As a Mac user, Apple's Time Machine is a good starting point. It does many of the things you need from a backup. It is automatic. It handles increments. It allows for easy restoration to a previous state. All very good. However, it has some draw backs. Most clearly, if your disk fails you have to put a new disk in and copy all the files across before you can get back to work. So a day or two to get the disk and stick it in and then an infuriating 3-12 hours of watching the pale blue bar grow!

While I think Time Machine is very nicely put together, and a good starting point, I think it is best augmented with some other solutions.

Carbon Copy Cloner

A third party backup solution which has some merits is Carbon Copy Cloner. CCC does what it sounds like. It clones your disk exactly. Somewhat more sophisticated than just copying all your files across, CCC makes a complete copy of your drive that you can boot from. On a Mac, if you hold alt/option during startup you can select the boot disk. If you connect a CCC disk you can choose to boot form that. This gives you the option of being abel to instantly carry on working if your drive fails. Reboot form CCC. Submit proposal. Have a drink and then sort out the corrupted drive. The alternative finishes much later in the evening and has potentially more serious career implications.
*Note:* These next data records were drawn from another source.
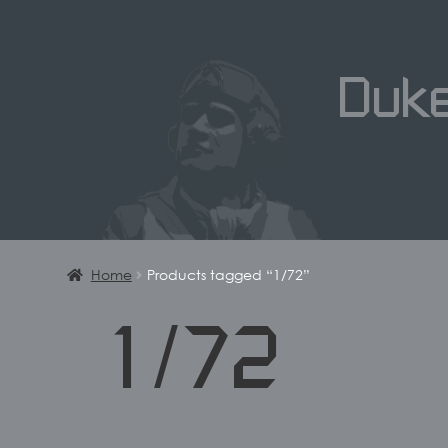
Duk
Home
Products tagged “1/72”
1/72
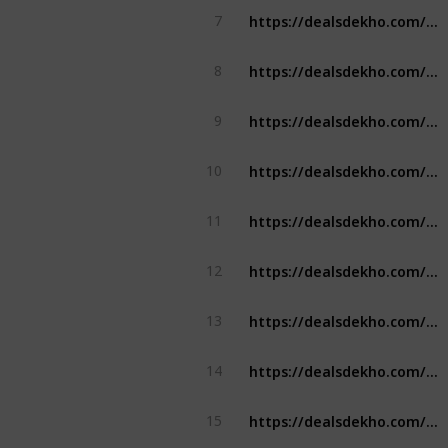
https://dealsdekho.com/offers/samsung-student-discount
7
https://dealsdekho.com/offers/vistara-student-discount
8
https://dealsdekho.com/offers/indigo-student-discount
9
https://dealsdekho.com/offers/spicejet-student-discount
10
https://dealsdekho.com/offers/hotstar-student-discount
11
https://dealsdekho.com/offers/irctc-student-discount
12
https://dealsdekho.com/offers/boat-student-discount
13
https://dealsdekho.com/offers/reliance-digital-student-discount
14
https://dealsdekho.com/offers/qatar-airways-student-discount
15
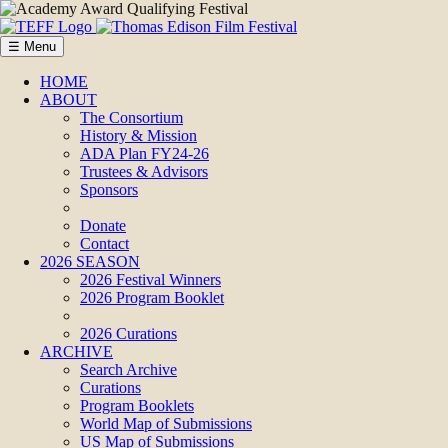
☰ Menu
HOME
ABOUT
The Consortium
History & Mission
ADA Plan FY24-26
Trustees & Advisors
Sponsors
Donate
Contact
2026 SEASON
2026 Festival Winners
2026 Program Booklet
2026 Curations
ARCHIVE
Search Archive
Curations
Program Booklets
World Map of Submissions
US Map of Submissions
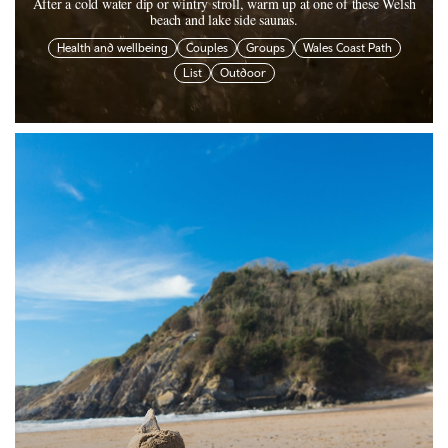
After a cold water dip or wintry stroll, warm up at one of these Welsh
beach and lake side saunas.
Health and wellbeing
Couples
Groups
Wales Coast Path
List
Outdoor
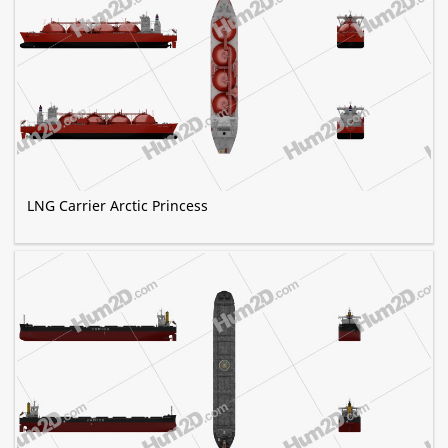
LNG Carrier Arctic Princess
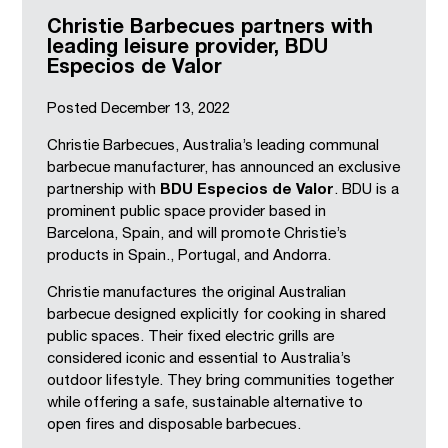
Christie Barbecues partners with
leading leisure provider, BDU
Especios de Valor
Posted
December 13, 2022
Christie Barbecues, Australia’s leading communal
barbecue manufacturer, has announced an exclusive
partnership with
BDU Especios de Valor
. BDU is a
prominent public space provider based in
Barcelona, Spain, and will promote Christie’s
products in Spain., Portugal, and Andorra.
Christie manufactures the original Australian
barbecue designed explicitly for cooking in shared
public spaces. Their fixed electric grills are
considered iconic and essential to Australia’s
outdoor lifestyle. They bring communities together
while offering a safe, sustainable alternative to
open fires and disposable barbecues.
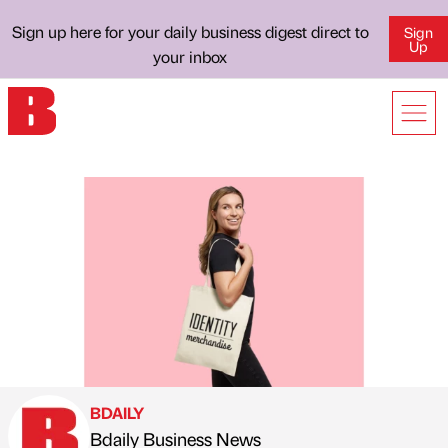
Sign up here for your daily business digest direct to
Sign
Up
your inbox
BDAILY
Bdaily Business News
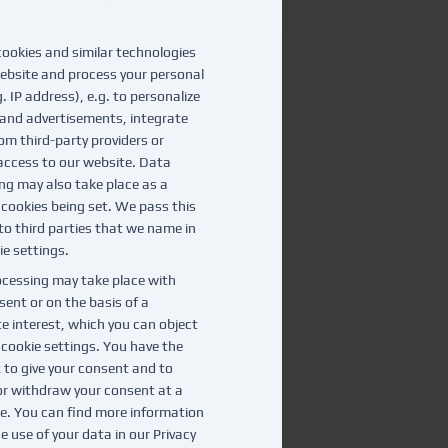
ookies and similar technologies
ebsite and process your personal
. IP address), e.g. to personalize
and advertisements, integrate
om third-party providers or
access to our website. Data
ng may also take place as a
f cookies being set. We pass this
to third parties that we name in
ie settings.
cessing may take place with
sent or on the basis of a
te interest, which you can object
e cookie settings. You have the
t to give your consent and to
r withdraw your consent at a
te. You can find more information
e use of your data in our
Privacy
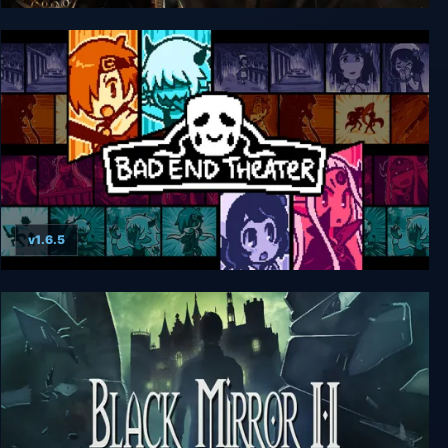
Nehrim: At Fate's Edge
v1.6.5
BAD END THEATER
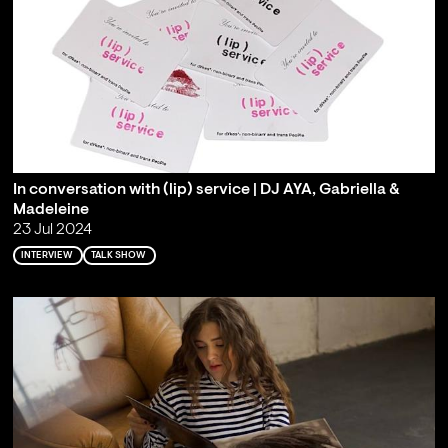
In conversation with (lip) service | DJ AYA, Gabriella &
Madeleine
23 Jul 2024
INTERVIEW
TALK SHOW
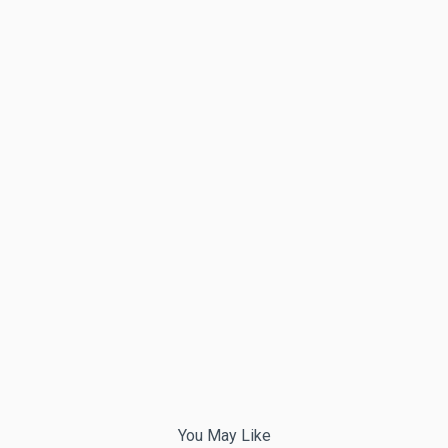
You May Like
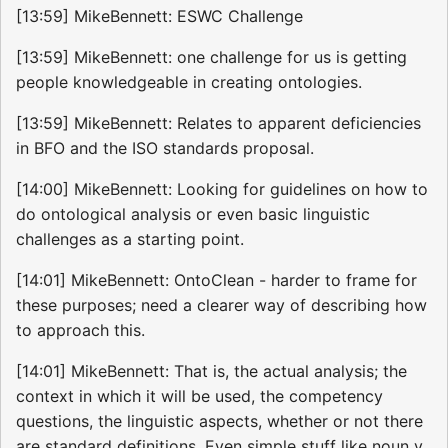
[13:59] MikeBennett: ESWC Challenge
[13:59] MikeBennett: one challenge for us is getting
people knowledgeable in creating ontologies.
[13:59] MikeBennett: Relates to apparent deficiencies
in BFO and the ISO standards proposal.
[14:00] MikeBennett: Looking for guidelines on how to
do ontological analysis or even basic linguistic
challenges as a starting point.
[14:01] MikeBennett: OntoClean - harder to frame for
these purposes; need a clearer way of describing how
to approach this.
[14:01] MikeBennett: That is, the actual analysis; the
context in which it will be used, the competency
questions, the linguistic aspects, whether or not there
are standard definitions. Even simple stuff like noun v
Carbon Copy Cloner can also handle incremental backups, though not quite as nicely as Time Machine, so is certainly a set in the right direction. However, it still requires a physical disk so doesn't solve the problem of your drive and computer going on vacation together.

rsync

One solution to the offsite problem is to switch backup drives. This is a good step but it requires superhuman levels of discipline to keep a decent set of incremental backups in physically separated drives.

The solution needs to be somewhat more homegrown. What I think is not an exaggeration to call the Holy Grail of backing up is needed. An automatic, incremental, offsite backup. Synced over the internet. From anywhere in the world. To somewhere else in the world. While this could likely be achieved with third party software, it is much more fun to write it ourselves. Right!

The solution to this grail is rsync. rsync is a unix utility for recursive copying. rsync, however, only copies what has changed (it is in fact what is under the skin of Time Machine and CCC). This means it can ensure huge amounts of backup data are up-to-date very quickly.

So, by using rsync to backup, crontab to schedule, and a bit of good old shell scripting to tidy up we can fairly easily make some incremental backups that are much more flexible than either Time Machine or CCC. Then if, for example, we set the destination directory to be a network drive we happened to have access to in another country, or even Google Drive or Drop Box, the Holy Grail is very much within our grasp.


Disclaimer: I do not profess to know anything about how your data should be backed up. The solutions described above work for me and I hope might be interesting to you. The point is - make sure you think of a solution that will work for your situation and don't rely on someone else to make sure you don't lose your files at the worst possible moment.